◆ **Extract to read**:
+++

Electronic Paper
July 28, 2005 5:01 PM   Subscribe

Electronic Paper looks pretty neat, although I'm skeptical they could produce it for less than traditional paper anytime soon. Such inventions could even be better for our environment in the long run, although it appears to boil down to personal preference when it comes to Paper vs. Plastic.
posted by Guerilla (15 comments total)
 
Be sure to check out e*Ink.
posted by ericb at 5:05 PM on July 28, 2005


And the Sony LIBRIe (リブリエ).
posted by smackfu at 6:17 PM on July 28, 2005


Now. Imagine you're an artist. Then imagine you have a 36x48 (inch) drawing board where the surface is this stuff. And you can run Photoshop or Painter on it, and draw on it with a tablet stylus.

When I have that, I will be a very happy guy.

Frickin' build it already!!!!
posted by zoogleplex at 6:24 PM on July 28, 2005


It doesn't have to be as cheap as paper, only within an order of magnitude of a hardcover book at first and eventually drop to an order of magnitude of a paperback. It's reusable so imagine something with either a wireless interface or some compact flash type memory. That one sheet of paper could be an uncountable number of books, and even a cheap 128M flash could hold enough to keep you busy for a long while.

The biggest difficulty electronic paper will face is the interface and display. A book is simple and intuitive to use and some of us like the tactile feel of turning a page. Books, even cheap paperbacks, have tremendous resolution compared to a display. My eyes tire a lot more quickly when reading PDFs on my 23" flat panel at work than real printed text. Some of it is the difference in illumination, but some of it is that text looks bad on screen.
posted by substrate at 6:42 PM on July 28, 2005


My prediction is that somebody will release an ebook, maybe multiple people and the geeks will buy it, then somebody else is going to release something that gets the interface right and the masses will buy it.

Sort of like mp3 players and the iPod.

+++

◆ **Information provided**:
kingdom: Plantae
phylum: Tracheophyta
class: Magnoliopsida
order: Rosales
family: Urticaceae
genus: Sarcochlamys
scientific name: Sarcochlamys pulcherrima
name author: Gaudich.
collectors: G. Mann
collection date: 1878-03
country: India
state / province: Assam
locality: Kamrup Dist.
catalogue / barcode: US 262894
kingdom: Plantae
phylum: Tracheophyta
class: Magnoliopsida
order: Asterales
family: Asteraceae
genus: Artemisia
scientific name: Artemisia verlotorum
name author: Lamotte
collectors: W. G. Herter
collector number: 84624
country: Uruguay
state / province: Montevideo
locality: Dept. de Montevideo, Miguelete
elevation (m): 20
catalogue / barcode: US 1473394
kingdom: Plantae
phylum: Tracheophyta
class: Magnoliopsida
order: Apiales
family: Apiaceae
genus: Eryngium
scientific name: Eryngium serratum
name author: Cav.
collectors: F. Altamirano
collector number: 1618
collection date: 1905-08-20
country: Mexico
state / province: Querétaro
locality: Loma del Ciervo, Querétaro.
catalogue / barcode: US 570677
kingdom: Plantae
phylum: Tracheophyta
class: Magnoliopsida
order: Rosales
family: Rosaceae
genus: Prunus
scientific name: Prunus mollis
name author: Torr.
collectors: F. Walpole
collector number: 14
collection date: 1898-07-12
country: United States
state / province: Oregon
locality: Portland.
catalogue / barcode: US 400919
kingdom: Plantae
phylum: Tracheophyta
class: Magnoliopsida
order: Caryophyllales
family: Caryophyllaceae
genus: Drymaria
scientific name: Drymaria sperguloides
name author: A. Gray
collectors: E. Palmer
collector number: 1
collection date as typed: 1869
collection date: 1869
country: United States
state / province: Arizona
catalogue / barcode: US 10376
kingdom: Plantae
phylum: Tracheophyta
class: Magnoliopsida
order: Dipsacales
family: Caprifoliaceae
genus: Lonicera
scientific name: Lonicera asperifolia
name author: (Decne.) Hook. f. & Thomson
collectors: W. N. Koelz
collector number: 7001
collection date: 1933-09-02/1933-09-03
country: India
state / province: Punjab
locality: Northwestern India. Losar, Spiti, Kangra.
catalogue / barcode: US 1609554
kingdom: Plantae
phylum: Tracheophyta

+++

◆ **Study questions**:
1. Reproduce the electronic paper thread word for word from "It doesn't have" to "a long while.".
2. List every username that follows "posted by" in the electronic paper thread.
The lines play no part in this work.

◆ **Solutions**:
1.
It doesn't have to be as cheap as paper, only within an order of magnitude of a hardcover book at first and eventually drop to an order of magnitude of a paperback. It's reusable so imagine something with either a wireless interface or some compact flash type memory. That one sheet of paper could be an uncountable number of books, and even a cheap 128M flash could hold enough to keep you busy for a long while.

2. Guerilla, ericb, smackfu, zoogleplex, substrate